Natural Level of Output
65
Name 4 factors that will affect the long-run aggregate supply curve or the short-run aggregate supply curve.
Labor Capital Natural Resources Technological Knowledge
66
Long-run aggregate supply is continually shifting to the right because of _______ .
Technological Progress
67
Aggregate demand is continually shifting to the right because the Fed _______ the money supply over time.
Increases
68
As both long-run aggregate supply and aggregate demand shifts to the right, the price level increases / decreases accordingly.
Increases
69
Name the 3 theories that explain why the short-run aggregate supply curve is upward sloping.
Sticky-Wage Theory Sticky-Price Theory Misperceptions Theory
70
The point at the intersection of all three of the aggregate demand, short-run aggregate supply, and long-run aggregate supply curves.
Long-Run Equilibrium
71
Name 4 factors that will affect aggregate demand.
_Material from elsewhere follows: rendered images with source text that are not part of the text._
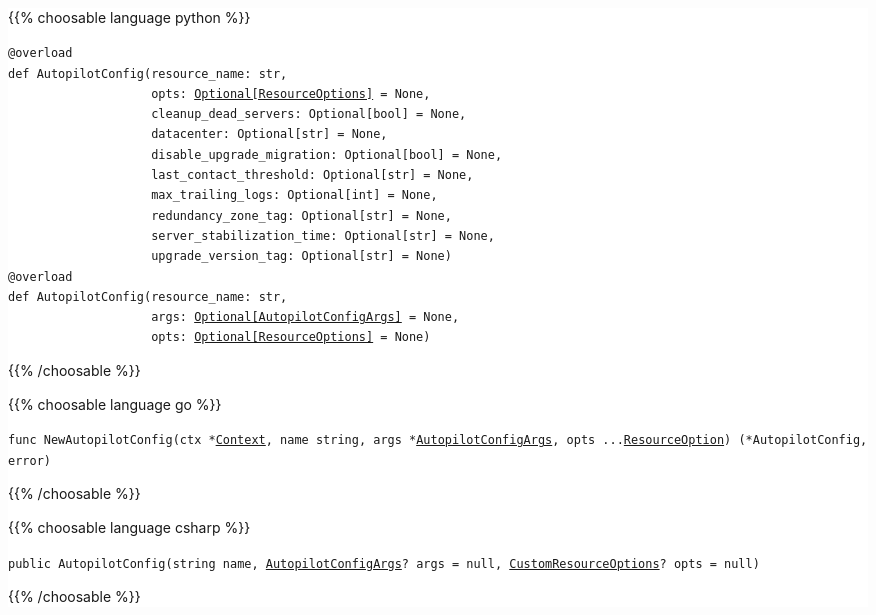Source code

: {{% choosable language python %}}
<div class="highlight"><pre class="chroma"><code class="language-python" data-lang="python"><span class=nd>@overload</span>
<span class="k">def </span><span class="nx">AutopilotConfig</span><span class="p">(</span><span class="nx">resource_name</span><span class="p">:</span> <span class="nx">str</span><span class="p">,</span>
                    <span class="nx">opts</span><span class="p">:</span> <span class="nx"><a href="/docs/reference/pkg/python/pulumi/#pulumi.ResourceOptions">Optional[ResourceOptions]</a></span> = None<span class="p">,</span>
                    <span class="nx">cleanup_dead_servers</span><span class="p">:</span> <span class="nx">Optional[bool]</span> = None<span class="p">,</span>
                    <span class="nx">datacenter</span><span class="p">:</span> <span class="nx">Optional[str]</span> = None<span class="p">,</span>
                    <span class="nx">disable_upgrade_migration</span><span class="p">:</span> <span class="nx">Optional[bool]</span> = None<span class="p">,</span>
                    <span class="nx">last_contact_threshold</span><span class="p">:</span> <span class="nx">Optional[str]</span> = None<span class="p">,</span>
                    <span class="nx">max_trailing_logs</span><span class="p">:</span> <span class="nx">Optional[int]</span> = None<span class="p">,</span>
                    <span class="nx">redundancy_zone_tag</span><span class="p">:</span> <span class="nx">Optional[str]</span> = None<span class="p">,</span>
                    <span class="nx">server_stabilization_time</span><span class="p">:</span> <span class="nx">Optional[str]</span> = None<span class="p">,</span>
                    <span class="nx">upgrade_version_tag</span><span class="p">:</span> <span class="nx">Optional[str]</span> = None<span class="p">)</span>
<span class=nd>@overload</span>
<span class="k">def </span><span class="nx">AutopilotConfig</span><span class="p">(</span><span class="nx">resource_name</span><span class="p">:</span> <span class="nx">str</span><span class="p">,</span>
                    <span class="nx">args</span><span class="p">:</span> <span class="nx"><a href="#inputs">Optional[AutopilotConfigArgs]</a></span> = None<span class="p">,</span>
                    <span class="nx">opts</span><span class="p">:</span> <span class="nx"><a href="/docs/reference/pkg/python/pulumi/#pulumi.ResourceOptions">Optional[ResourceOptions]</a></span> = None<span class="p">)</span></code></pre></div>
{{% /choosable %}}

{{% choosable language go %}}
<div class="highlight"><pre class="chroma"><code class="language-go" data-lang="go"><span class="k">func </span><span class="nx">NewAutopilotConfig</span><span class="p">(</span><span class="nx">ctx</span><span class="p"> *</span><span class="nx"><a href="https://pkg.go.dev/github.com/pulumi/pulumi/sdk/v3/go/pulumi?tab=doc#Context">Context</a></span><span class="p">,</span> <span class="nx">name</span><span class="p"> </span><span class="nx">string</span><span class="p">,</span> <span class="nx">args</span><span class="p"> *</span><span class="nx"><a href="#inputs">AutopilotConfigArgs</a></span><span class="p">,</span> <span class="nx">opts</span><span class="p"> ...</span><span class="nx"><a href="https://pkg.go.dev/github.com/pulumi/pulumi/sdk/v3/go/pulumi?tab=doc#ResourceOption">ResourceOption</a></span><span class="p">) (*<span class="nx">AutopilotConfig</span>, error)</span></code></pre></div>
{{% /choosable %}}

{{% choosable language csharp %}}
<div class="highlight"><pre class="chroma"><code class="language-csharp" data-lang="csharp"><span class="k">public </span><span class="nx">AutopilotConfig</span><span class="p">(</span><span class="nx">string</span><span class="p"> </span><span class="nx">name<span class="p">,</span> <span class="nx"><a href="#inputs">AutopilotConfigArgs</a></span><span class="p">? </span><span class="nx">args = null<span class="p">,</span> <span class="nx"><a href="/docs/reference/pkg/dotnet/Pulumi/Pulumi.CustomResourceOptions.html">CustomResourceOptions</a></span><span class="p">? </span><span class="nx">opts = null<span class="p">)</span></code></pre></div>
{{% /choosable %}}
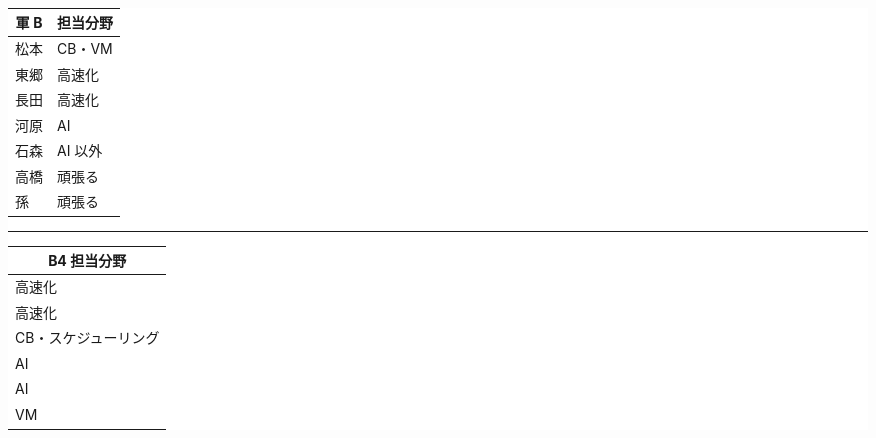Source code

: 
| 軍 B | 担当分野 |
| ---- | -------- |
| 松本 | CB・VM   |
| 東郷 | 高速化   |
| 長田 | 高速化   |
| 河原 | AI       |
| 石森 | AI 以外  |
| 高橋 | 頑張る   |
| 孫   | 頑張る   |

---

| B4 担当分野          |
| -------------------- |
| 高速化               |
| 高速化               |
| CB・スケジューリング |
| AI                   |
| AI                   |
| VM                   |
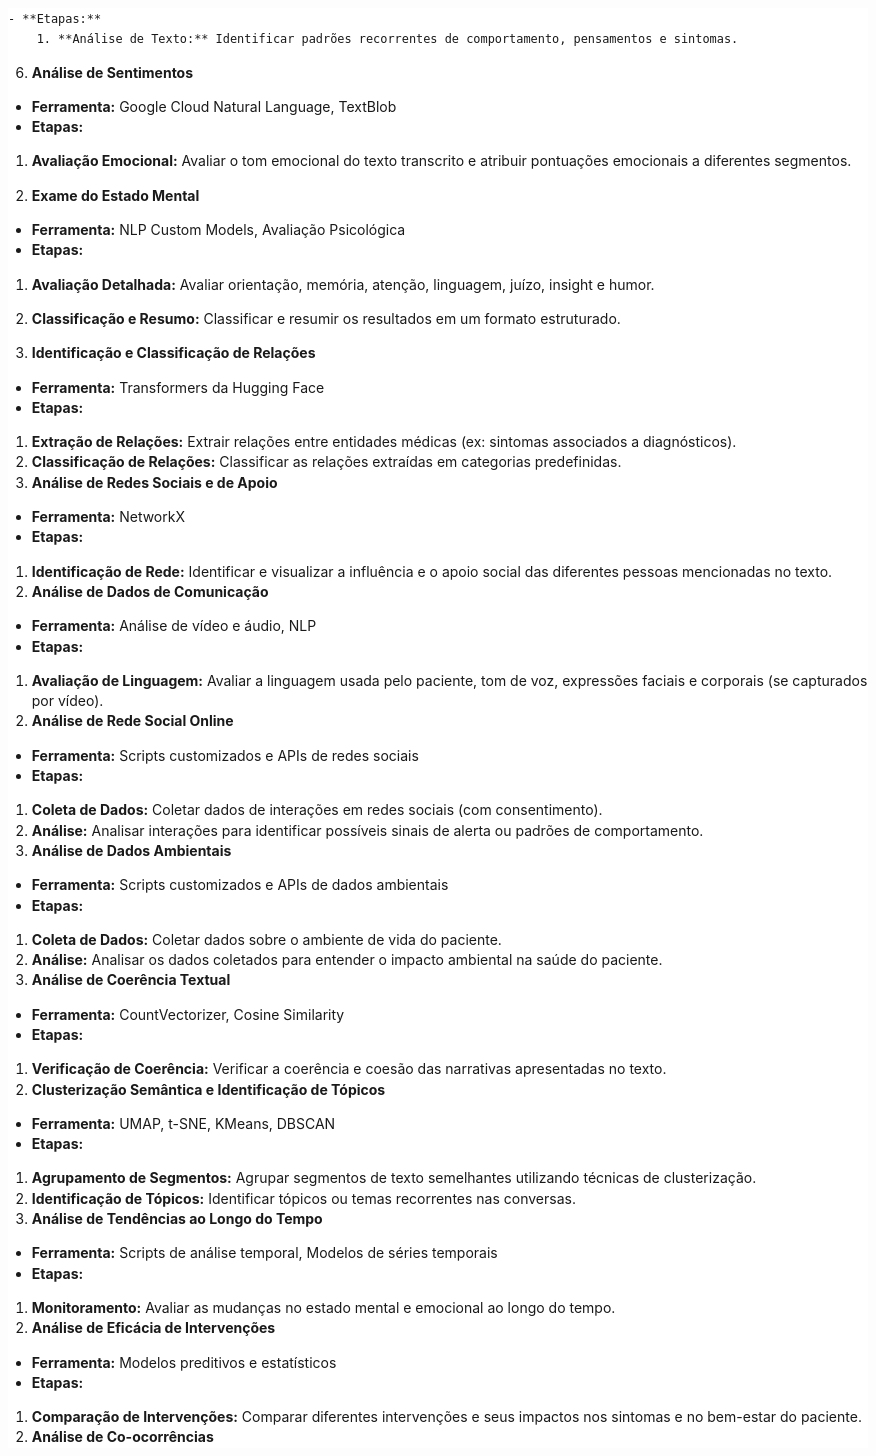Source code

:     - **Etapas:**
        1. **Análise de Texto:** Identificar padrões recorrentes de comportamento, pensamentos e sintomas.

6. **Análise de Sentimentos**
- **Ferramenta:** Google Cloud Natural Language, TextBlob
- **Etapas:** 

1. **Avaliação Emocional:** Avaliar o tom emocional do texto transcrito e atribuir pontuações emocionais a diferentes segmentos.

7. **Exame do Estado Mental**
- **Ferramenta:** NLP Custom Models, Avaliação Psicológica
- **Etapas:**
1. **Avaliação Detalhada:** Avaliar orientação, memória, atenção, linguagem, juízo, insight e humor.
2. **Classificação e Resumo:** Classificar e resumir os resultados em um formato estruturado.

8. **Identificação e Classificação de Relações**
- **Ferramenta:** Transformers da Hugging Face
- **Etapas:**
1. **Extração de Relações:** Extrair relações entre entidades médicas (ex: sintomas associados a diagnósticos).
2. **Classificação de Relações:** Classificar as relações extraídas em categorias predefinidas.
9. **Análise de Redes Sociais e de Apoio**
- **Ferramenta:** NetworkX
- **Etapas:**
1. **Identificação de Rede:** Identificar e visualizar a influência e o apoio social das diferentes pessoas mencionadas no texto.
10. **Análise de Dados de Comunicação**
- **Ferramenta:** Análise de vídeo e áudio, NLP
- **Etapas:**
1. **Avaliação de Linguagem:** Avaliar a linguagem usada pelo paciente, tom de voz, expressões faciais e corporais (se capturados por vídeo).
11. **Análise de Rede Social Online**
- **Ferramenta:** Scripts customizados e APIs de redes sociais
- **Etapas:**
1. **Coleta de Dados:** Coletar dados de interações em redes sociais (com consentimento).
2. **Análise:** Analisar interações para identificar possíveis sinais de alerta ou padrões de comportamento.
12. **Análise de Dados Ambientais**
- **Ferramenta:** Scripts customizados e APIs de dados ambientais
- **Etapas:**
1. **Coleta de Dados:** Coletar dados sobre o ambiente de vida do paciente.
2. **Análise:** Analisar os dados coletados para entender o impacto ambiental na saúde do paciente.
13. **Análise de Coerência Textual**
- **Ferramenta:** CountVectorizer, Cosine Similarity
- **Etapas:**
1. **Verificação de Coerência:** Verificar a coerência e coesão das narrativas apresentadas no texto.
14. **Clusterização Semântica e Identificação de Tópicos**
- **Ferramenta:** UMAP, t-SNE, KMeans, DBSCAN
- **Etapas:**
1. **Agrupamento de Segmentos:** Agrupar segmentos de texto semelhantes utilizando técnicas de clusterização.
2. **Identificação de Tópicos:** Identificar tópicos ou temas recorrentes nas conversas.
15. **Análise de Tendências ao Longo do Tempo**
- **Ferramenta:** Scripts de análise temporal, Modelos de séries temporais
- **Etapas:**
1. **Monitoramento:** Avaliar as mudanças no estado mental e emocional ao longo do tempo.
16. **Análise de Eficácia de Intervenções**
- **Ferramenta:** Modelos preditivos e estatísticos
- **Etapas:**
1. **Comparação de Intervenções:** Comparar diferentes intervenções e seus impactos nos sintomas e no bem-estar do paciente.
17. **Análise de Co-ocorrências**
Consumption Investment Government Purchases Net Exports
72
If the government increases taxes, why does the aggregate demand curve shift to the left?
Higher taxes means less consumption, which decreases aggregate demand.
73
After aggregate demand shifts, the _______ curve shifts to bring the economy to the new long-run equilibrium.
Short-run Aggregate Supply
74
When the output falls and the price level rises, the economy experiences ______ .
Stagflation
75
After short-run aggregate supply shifts, the _______ curve shifts to bring the economy back to the original long-run equilibrium.
Short-Run Aggregate Supply
76
What curve on the AD-AS curve will shift and which direction will it shift to bring the economy into a stagflation?
Short-run Aggregate Supply | Left
77
Which aggregate demand effect has the greatest impact on the economy?
Interest-Rate Effect
78
In the money market, if the increase rate is above equilibrium, the quantity of money people want to hold is less than / greater than the quantity of money supplied.
Less Than
79
In the money market, if the increase rate is below equilibrium, the quantity of money people want to hold is less than / greater than the quantity of money supplied.
Greater Than
80
Name the 2 types of policy used to shift aggregate demand.
Monetary Policy | Fiscal Policy
81
On the money market supply-demand diagram, the vertical axis is ______ and the horizontal axis is ______ .
Interest Rates | Quantity of Money
82
Does a change in the money supply shift the aggregate demand curve?
Yes
83
Interest rates and the price level move in opposite directions / in the same direction.
In The Same Direction
84
When the money supply is increased, the aggregate demand curve shifts to the right / left.
Right
85
When the money supply is decreased, the aggregate demand curve shifts to the right / left.
Left
86
Name 2 examples of automatic stabilizers.
Taxes fall automatically in a recession. | Government spending rises automatically in a recession.